#### Source information

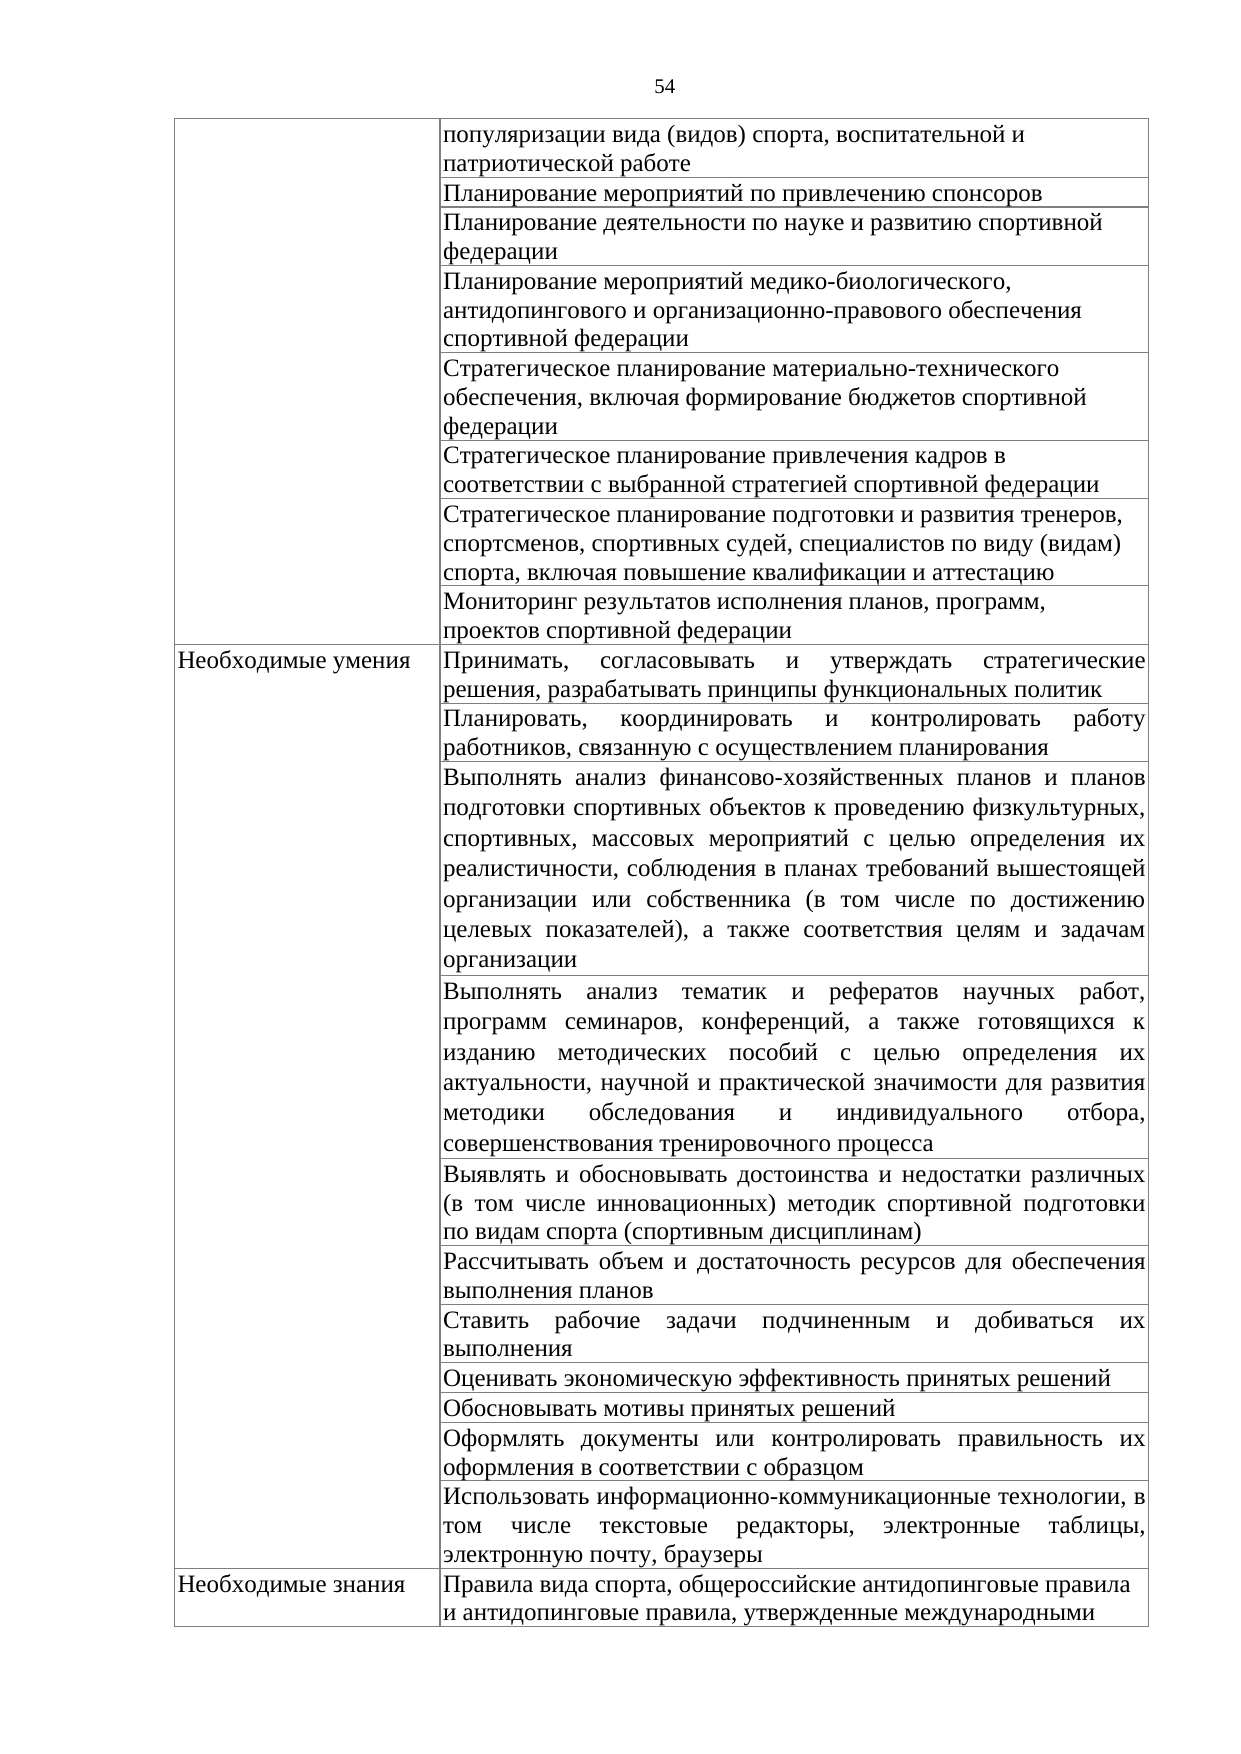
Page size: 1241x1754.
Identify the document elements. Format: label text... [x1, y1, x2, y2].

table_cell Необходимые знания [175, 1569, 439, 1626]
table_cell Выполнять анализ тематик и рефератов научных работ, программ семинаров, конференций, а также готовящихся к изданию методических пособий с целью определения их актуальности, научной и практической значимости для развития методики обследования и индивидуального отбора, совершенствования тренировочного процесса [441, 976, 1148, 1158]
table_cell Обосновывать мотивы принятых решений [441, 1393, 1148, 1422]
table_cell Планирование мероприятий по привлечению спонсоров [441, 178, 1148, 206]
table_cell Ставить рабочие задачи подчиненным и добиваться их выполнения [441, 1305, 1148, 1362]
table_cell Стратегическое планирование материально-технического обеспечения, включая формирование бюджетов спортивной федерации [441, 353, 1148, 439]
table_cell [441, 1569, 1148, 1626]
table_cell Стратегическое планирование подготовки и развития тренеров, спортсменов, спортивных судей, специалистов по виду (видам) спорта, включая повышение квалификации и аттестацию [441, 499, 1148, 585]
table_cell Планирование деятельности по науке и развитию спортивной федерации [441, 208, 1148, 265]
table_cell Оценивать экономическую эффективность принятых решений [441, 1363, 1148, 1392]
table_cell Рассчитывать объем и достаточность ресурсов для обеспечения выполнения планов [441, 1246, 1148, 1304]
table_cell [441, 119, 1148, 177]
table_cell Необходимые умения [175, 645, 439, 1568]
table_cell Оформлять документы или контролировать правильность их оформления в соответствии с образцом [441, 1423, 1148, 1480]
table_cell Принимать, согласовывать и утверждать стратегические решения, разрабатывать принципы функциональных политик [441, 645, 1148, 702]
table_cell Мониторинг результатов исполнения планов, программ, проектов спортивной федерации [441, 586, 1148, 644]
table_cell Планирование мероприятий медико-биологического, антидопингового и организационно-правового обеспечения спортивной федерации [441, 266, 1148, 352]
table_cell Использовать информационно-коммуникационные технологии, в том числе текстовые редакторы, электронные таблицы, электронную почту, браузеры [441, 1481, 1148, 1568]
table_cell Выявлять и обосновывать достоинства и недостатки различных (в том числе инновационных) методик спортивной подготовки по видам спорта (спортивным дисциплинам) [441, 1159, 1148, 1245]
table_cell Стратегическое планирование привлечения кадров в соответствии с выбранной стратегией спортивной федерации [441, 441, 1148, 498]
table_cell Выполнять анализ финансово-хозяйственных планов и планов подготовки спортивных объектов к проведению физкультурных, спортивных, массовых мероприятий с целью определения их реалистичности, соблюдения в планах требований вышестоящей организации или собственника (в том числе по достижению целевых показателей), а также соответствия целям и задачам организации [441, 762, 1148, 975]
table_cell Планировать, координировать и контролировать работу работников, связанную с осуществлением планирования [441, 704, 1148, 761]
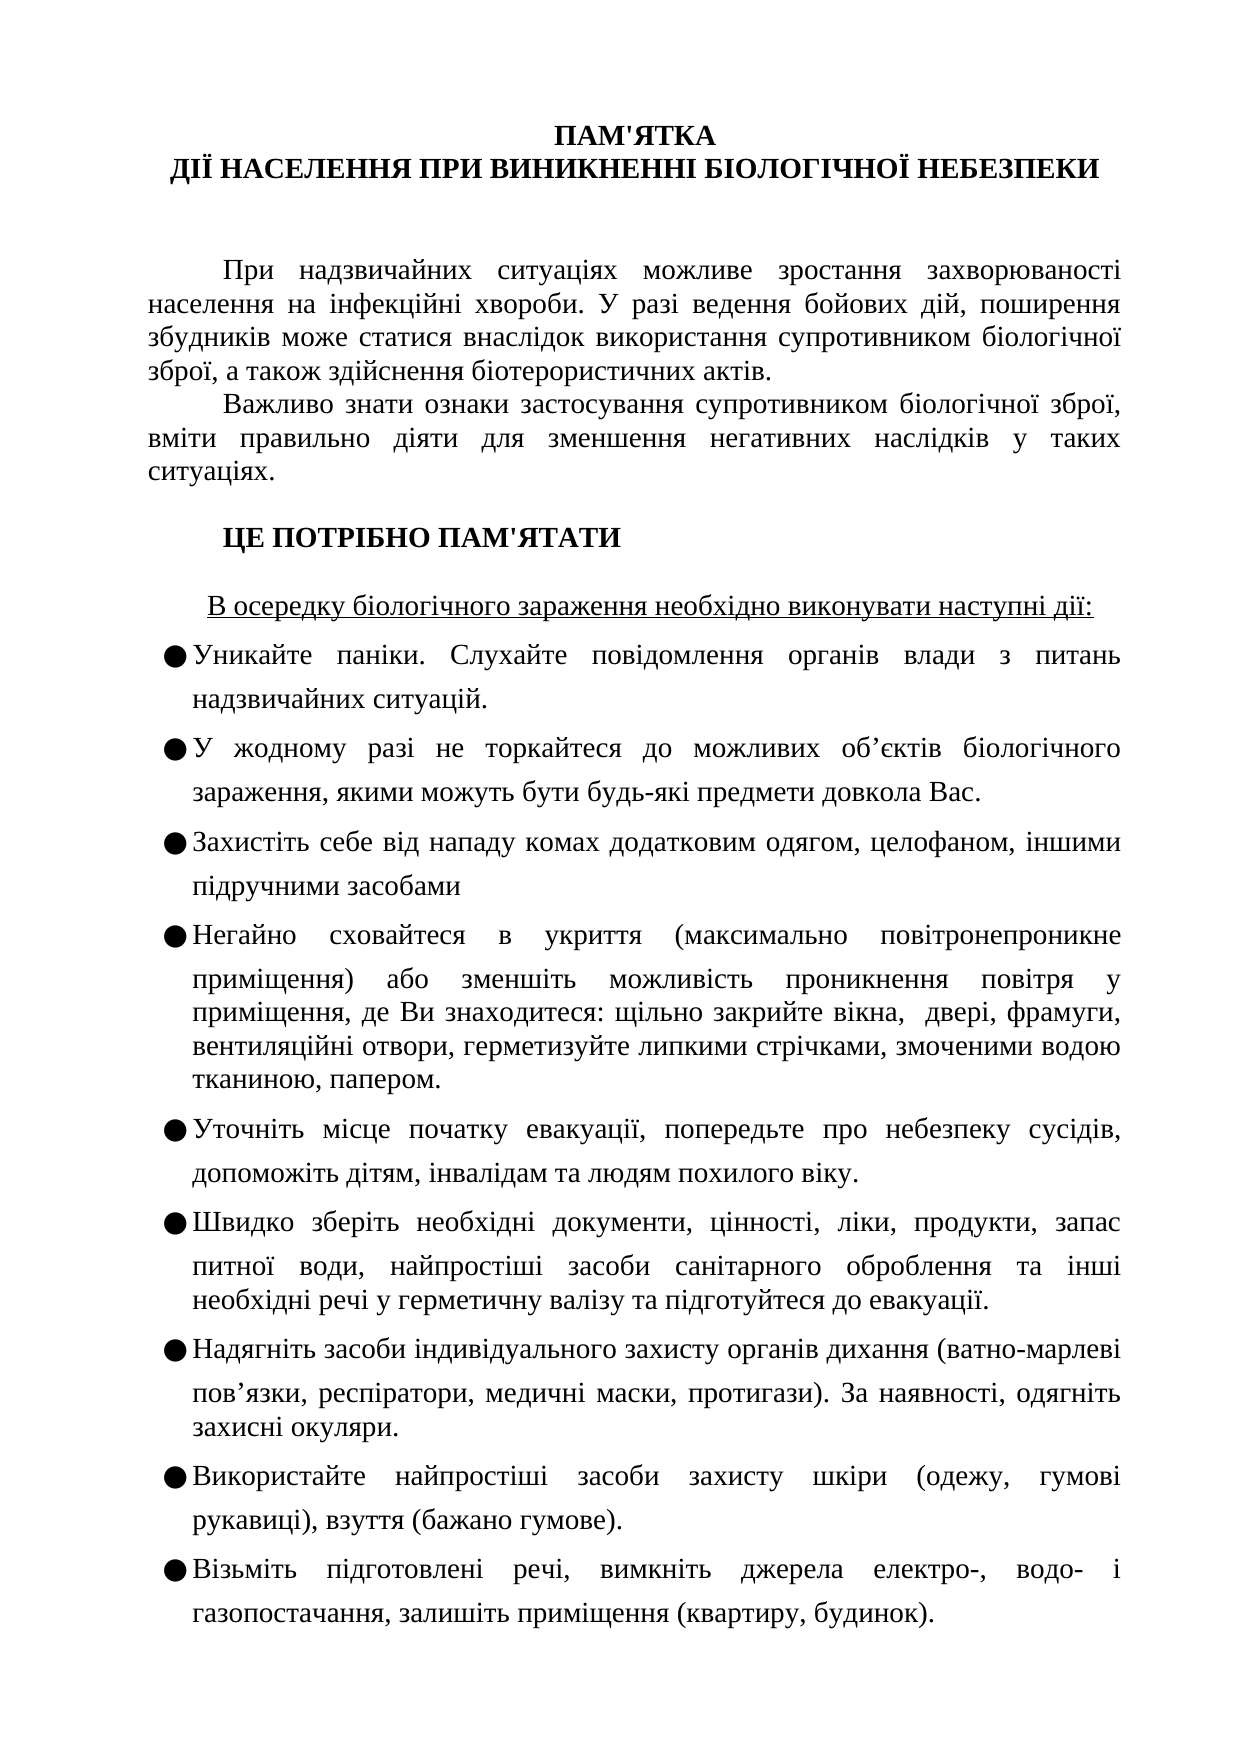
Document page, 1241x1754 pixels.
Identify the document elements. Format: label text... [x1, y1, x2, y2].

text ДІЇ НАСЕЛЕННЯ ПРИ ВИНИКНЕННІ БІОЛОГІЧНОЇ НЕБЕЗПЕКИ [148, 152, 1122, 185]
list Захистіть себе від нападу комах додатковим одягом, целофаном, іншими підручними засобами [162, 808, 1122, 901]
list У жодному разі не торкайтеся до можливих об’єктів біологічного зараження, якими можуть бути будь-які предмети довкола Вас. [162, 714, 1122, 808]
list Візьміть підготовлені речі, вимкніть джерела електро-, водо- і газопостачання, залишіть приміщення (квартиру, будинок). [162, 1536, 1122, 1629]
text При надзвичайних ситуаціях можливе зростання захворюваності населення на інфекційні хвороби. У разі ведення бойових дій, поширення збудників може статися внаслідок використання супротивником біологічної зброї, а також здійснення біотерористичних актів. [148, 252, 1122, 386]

########

What the task asks:
All of the data above should be transcribed verbatim, with pictures omitted.

Answer section:
Page size: 1241x1754.
Identify the document elements. Format: label text... [x1, y1, x2, y2].

table_cell Необходимые знания [175, 1569, 439, 1626]
table_cell Выполнять анализ тематик и рефератов научных работ, программ семинаров, конференций, а также готовящихся к изданию методических пособий с целью определения их актуальности, научной и практической значимости для развития методики обследования и индивидуального отбора, совершенствования тренировочного процесса [441, 976, 1148, 1158]
table_cell Обосновывать мотивы принятых решений [441, 1393, 1148, 1422]
table_cell Планирование мероприятий по привлечению спонсоров [441, 178, 1148, 206]
table_cell Ставить рабочие задачи подчиненным и добиваться их выполнения [441, 1305, 1148, 1362]
table_cell Стратегическое планирование материально-технического обеспечения, включая формирование бюджетов спортивной федерации [441, 353, 1148, 439]
table_cell [441, 1569, 1148, 1626]
table_cell Стратегическое планирование подготовки и развития тренеров, спортсменов, спортивных судей, специалистов по виду (видам) спорта, включая повышение квалификации и аттестацию [441, 499, 1148, 585]
table_cell Планирование деятельности по науке и развитию спортивной федерации [441, 208, 1148, 265]
table_cell Оценивать экономическую эффективность принятых решений [441, 1363, 1148, 1392]
table_cell Рассчитывать объем и достаточность ресурсов для обеспечения выполнения планов [441, 1246, 1148, 1304]
table_cell [441, 119, 1148, 177]
table_cell Необходимые умения [175, 645, 439, 1568]
table_cell Оформлять документы или контролировать правильность их оформления в соответствии с образцом [441, 1423, 1148, 1480]
table_cell Принимать, согласовывать и утверждать стратегические решения, разрабатывать принципы функциональных политик [441, 645, 1148, 702]
table_cell Мониторинг результатов исполнения планов, программ, проектов спортивной федерации [441, 586, 1148, 644]
table_cell Планирование мероприятий медико-биологического, антидопингового и организационно-правового обеспечения спортивной федерации [441, 266, 1148, 352]
table_cell Использовать информационно-коммуникационные технологии, в том числе текстовые редакторы, электронные таблицы, электронную почту, браузеры [441, 1481, 1148, 1568]
table_cell Выявлять и обосновывать достоинства и недостатки различных (в том числе инновационных) методик спортивной подготовки по видам спорта (спортивным дисциплинам) [441, 1159, 1148, 1245]
table_cell Стратегическое планирование привлечения кадров в соответствии с выбранной стратегией спортивной федерации [441, 441, 1148, 498]
table_cell Выполнять анализ финансово-хозяйственных планов и планов подготовки спортивных объектов к проведению физкультурных, спортивных, массовых мероприятий с целью определения их реалистичности, соблюдения в планах требований вышестоящей организации или собственника (в том числе по достижению целевых показателей), а также соответствия целям и задачам организации [441, 762, 1148, 975]
table_cell Планировать, координировать и контролировать работу работников, связанную с осуществлением планирования [441, 704, 1148, 761]
Document page, 1241x1754 pixels.
Identify the document elements. Format: label text... [x1, y1, x2, y2].

text ДІЇ НАСЕЛЕННЯ ПРИ ВИНИКНЕННІ БІОЛОГІЧНОЇ НЕБЕЗПЕКИ [148, 152, 1122, 185]
list Захистіть себе від нападу комах додатковим одягом, целофаном, іншими підручними засобами [162, 808, 1122, 901]
list У жодному разі не торкайтеся до можливих об’єктів біологічного зараження, якими можуть бути будь-які предмети довкола Вас. [162, 714, 1122, 808]
list Візьміть підготовлені речі, вимкніть джерела електро-, водо- і газопостачання, залишіть приміщення (квартиру, будинок). [162, 1536, 1122, 1629]
text При надзвичайних ситуаціях можливе зростання захворюваності населення на інфекційні хвороби. У разі ведення бойових дій, поширення збудників може статися внаслідок використання супротивником біологічної зброї, а також здійснення біотерористичних актів. [148, 252, 1122, 386]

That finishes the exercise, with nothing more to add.